If you have time, or need more details, why not take a look at the original cornerstone paper? [Here is a link to it](http://yann.lecun.com/exdb/publis/pdf/lecun-98.pdf).

In [None]:
lenet5 = keras.Sequential()
lenet5.name='Lenet5'

#TODO create the Lenet5 convolutional neural network! 
# Remember that `kernel_size` is a tuple, representing width and height of the filters!

first_layer_kernel_size = (3,3)
first_layer_num_filters = 6
lenet5.add(Conv2D(filters=first_layer_num_filters,
                  kernel_size=first_layer_kernel_size,
                  activation='relu', input_shape=input_shape))
#TODO add all other layers

lenet5.add(Dense(units=n_classes, activation = 'softmax'))

#TODO compile the model. As optimizer, use 'Adadelta'

Print the model summary and check that is as you expected it to be!

In [None]:
lenet5.summary()

Now define the training parameters, and start the `fit` function! Then, check the test accuracy!

In [None]:
batch_size = 32
epochs     = 20

#TODO call the fit function
history_callback = 

score = lenet5.evaluate(X_test, Y_test, verbose=0)
print('Test loss:', score[0])
print('Test accuracy:', score[1])

# 6. Bonus! Visualizing the layer activations
In this last section, we visualize the activation levels of each layer. To do this, we start by dissecting the model. We first isolate the output of the layers which maintain the spatial information of the image (for Lenet5 this means the first four layers, can you say why?). Then, we create a model which takes those layers, sends in an input and get out an output... as if we were just ignoring the layer after the ones we referenced.

In [None]:
# Extract the outputs of the top 4 layers (those which keep the spatial information)
layer_outputs = [layer.output for layer in lenet5.layers[:4]]
# Create a model that will return these outputs, given the model input
activation_model = keras.models.Model(inputs=lenet5.input, outputs=layer_outputs)
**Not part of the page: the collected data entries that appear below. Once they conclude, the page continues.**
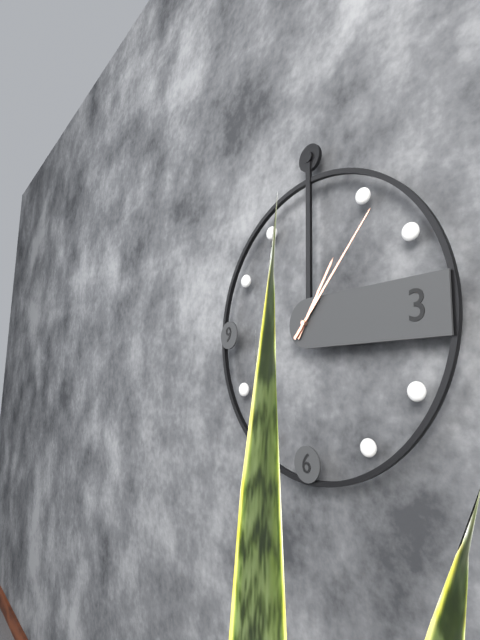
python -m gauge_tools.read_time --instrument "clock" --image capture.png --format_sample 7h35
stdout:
1h07
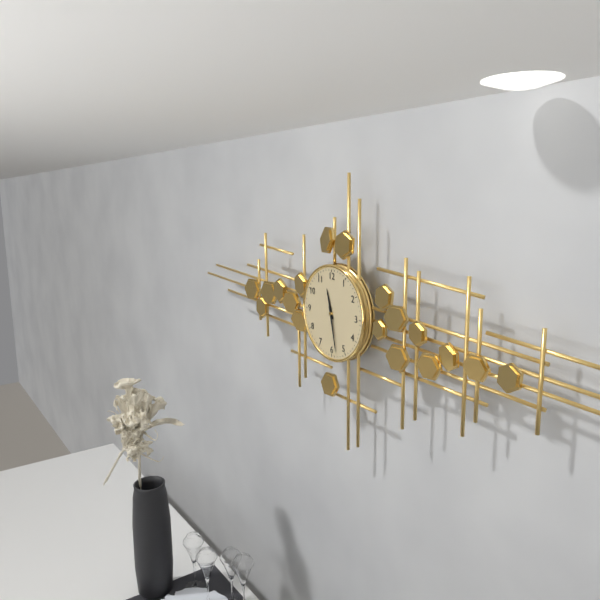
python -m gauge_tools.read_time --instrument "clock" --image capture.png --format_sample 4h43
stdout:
11h28
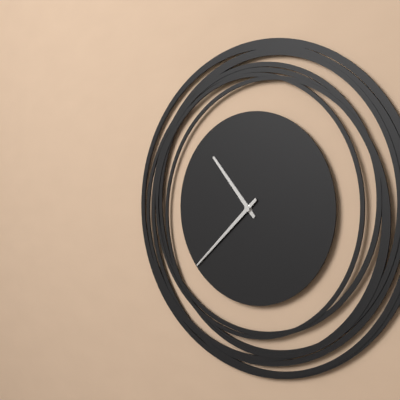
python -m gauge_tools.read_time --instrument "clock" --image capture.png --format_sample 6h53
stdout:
10h38
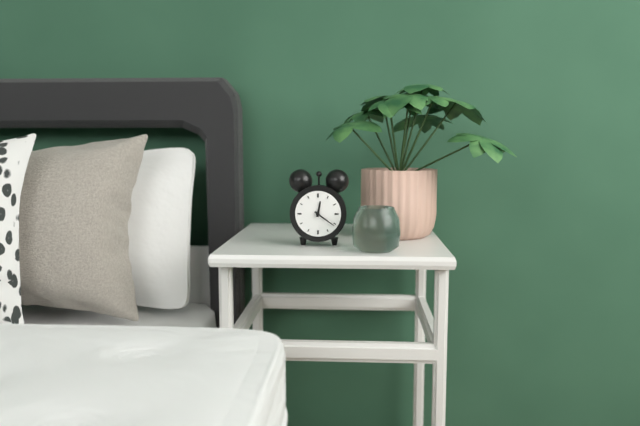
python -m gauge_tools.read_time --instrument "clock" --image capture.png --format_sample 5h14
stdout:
12h21
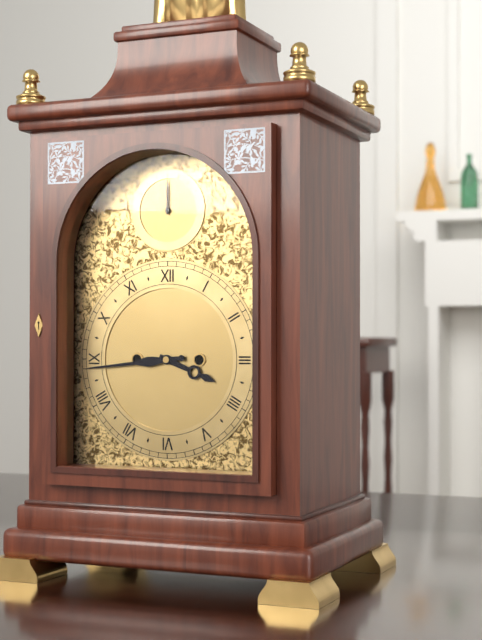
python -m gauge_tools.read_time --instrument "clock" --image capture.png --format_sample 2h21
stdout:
3h44
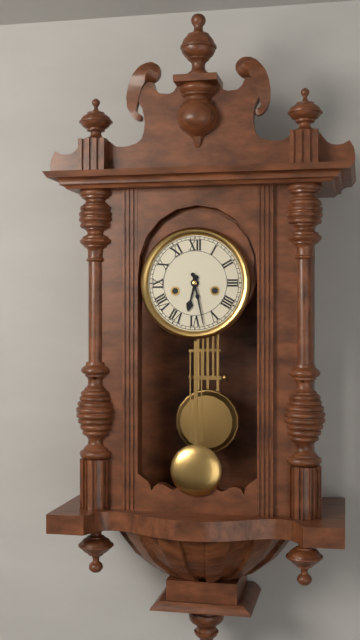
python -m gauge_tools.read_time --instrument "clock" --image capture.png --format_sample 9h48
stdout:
6h28
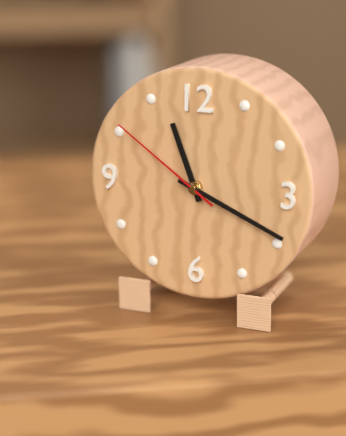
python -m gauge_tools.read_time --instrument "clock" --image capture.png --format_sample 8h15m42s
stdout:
11h19m51s
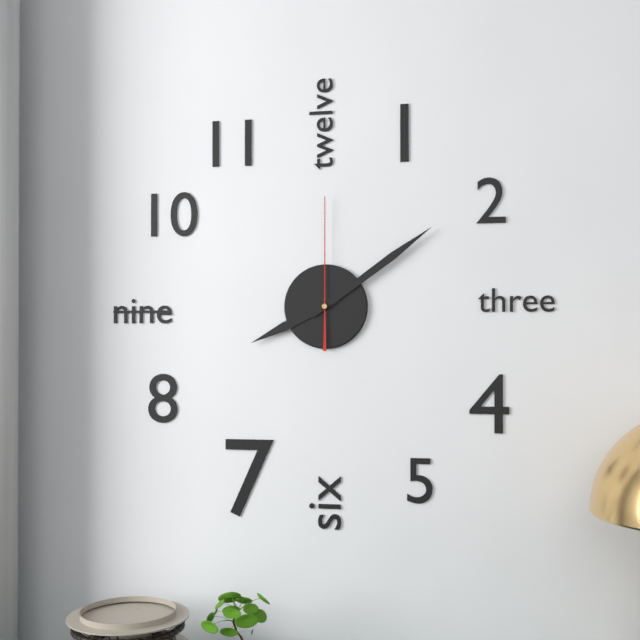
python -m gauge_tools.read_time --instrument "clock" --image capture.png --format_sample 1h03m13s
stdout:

Now we select an image, and we take a slice of the test set, corresponding to that image only.

In [None]:
image_index = 9793

img_tensor = X_test[image_index:image_index+1]
activations = activation_model.predict(img_tensor)

And now, we plot the activation of each layer! What do you see? Can you understand what each layer specialized into? Check with different images to get a better understanding!

In [None]:
for i, activation in enumerate(activations):
    fig=plt.figure(figsize=(80,10));
    for j in range((activation).shape[1]):
        plt.subplot(1, (activation).shape[1], j+1);
        if K.image_data_format() == 'channels_first':
            plt.matshow(activation[0, j, :, :], cmap='gray', fignum=False);
        else:
            plt.matshow(activation[0, :, :, j], cmap='gray', fignum=False);
        plt.axis('off')
    fig.suptitle(lenet5.layers[i].name, fontsize=80)


Now it is your turn! Take LeNet5 to the next level! Create a new, improved model, based on LeNet5. Consider you have way more computational power than the authors had in 1998! Can you beat their test accuracy? You can plot the data contained in `history_callback` to have a better idea of what happened at training time... here is an empty code block to get you started!

In [None]:
# TODO use this block as a scratchpad!

# 7. Optional assignment (to do once you're satisfied with your network)
In their paper, the authors show the samples which were mis-classified by the network. Can you do the same here? Are the mistakes understandable? Some functions you might want to use: `predict_classes` from Keras ([look here!](https://keras.io/models/model/)) and from NumPy you might find useful
- `!=` can be used for component-wise comparison of equal sized tensors
- `where` ([here!](https://docs.scipy.org/doc/numpy-1.13.0/reference/generated/numpy.where.html))
- `squeeze` ([here!](https://docs.scipy.org/doc/numpy/reference/generated/numpy.squeeze.html))

In [None]:
#TODO find mis-classified samples and plot them!